Su e giù dal Fitz Roy in free solo

“Credo faccia parte della naturale progressione di un alpinista. Credo che ognuno debba provare a salire slegato, all’interno della propria zona di comfort” così parla Jim quando gli si chiede cosa l’abbia spinto verso l’arrampicata senza assicurazioni. Non fa riferimenti storici a pionieristici personaggi del mondo verticale, molti nemmeno sa chi siano. Molto semplicemente, in quel momento si sentiva pronto a farlo. Esattamente come nel 2017 quando, insieme a Brad Gobright, ha battuto il precedente record detenuto da Alex Honnold e Hans Florine sulla via The Nose a El Capitan (Primato oggi in mano alla cordata Honnold-Caldwell, scesa sotto le due ore). Sono serviti undici tentativi per portare a casa quella realizzazione, ma in quel momento non c’era altro nella testa di Reynolds. “Ogni volta abbassavamo leggermente i tempi, fino a riuscirci. Lo desideravo tantissimo”.

Sul Fitz Roy, lungo la via Afanassief, le cose sono andate allo stesso modo. Jim non si è presentato come un pazzo sotto la montagna, ma ha “studiato” sul posto le possibilità. Prima della grande impresa ha trascorso due mesi in esplorazione delle vette patagoniche, imparando a conoscerne condizioni, valli e realizzando qualche salita. Solo dopo è toccato al Fitz Roy in free solo. “Non avevo un compagno così ho deciso di andare da solo. Ero pronto, mi trovavo nella mia zona di comfort” spiega. “Volevo salirlo” e l’ha fatto. In tranquillità dalla base fino alla vetta, in poco meno di 16 ore. “Ero certo di poterlo fare” e sapeva anche di poterlo ridiscendere sempre senza corda: disarrampicando per circa 1600 metri di dislivello.

Una rivoluzione mediatica

Jim è un po’ impacciato, quasi intimidito da tanta attenzione mediatica.
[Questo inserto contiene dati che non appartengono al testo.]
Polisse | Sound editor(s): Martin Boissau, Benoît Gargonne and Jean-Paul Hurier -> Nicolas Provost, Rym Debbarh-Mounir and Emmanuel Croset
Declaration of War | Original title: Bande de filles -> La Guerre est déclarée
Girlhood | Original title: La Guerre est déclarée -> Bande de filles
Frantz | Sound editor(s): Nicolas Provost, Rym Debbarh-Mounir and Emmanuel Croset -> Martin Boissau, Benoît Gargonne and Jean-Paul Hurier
Con le interviste non è a suo agio come con la roccia. “Non mi sarei mai aspettato di ritrovarmi, pochi mesi dopo il Fitz Roy, a fare una serata in Italia” ride. D’altronde, per come la racconta lui, non ha fatto nulla di eccezionale. Solo “quello che mi sentivo di fare in quel momento”. Si stupisce quando gli si chiede: com’è cambiata la tua vita? Per lui, media a parte, non è cambiato nulla. “Quello che ho fatto ha avuto un grande impatto sul mondo della montagna, ma la mia vita continua come primaracconta con un velo di imbarazzo. “Continuo a passare il mio tempo sul El Cap con i miei amici, ascolto musica e scalo”.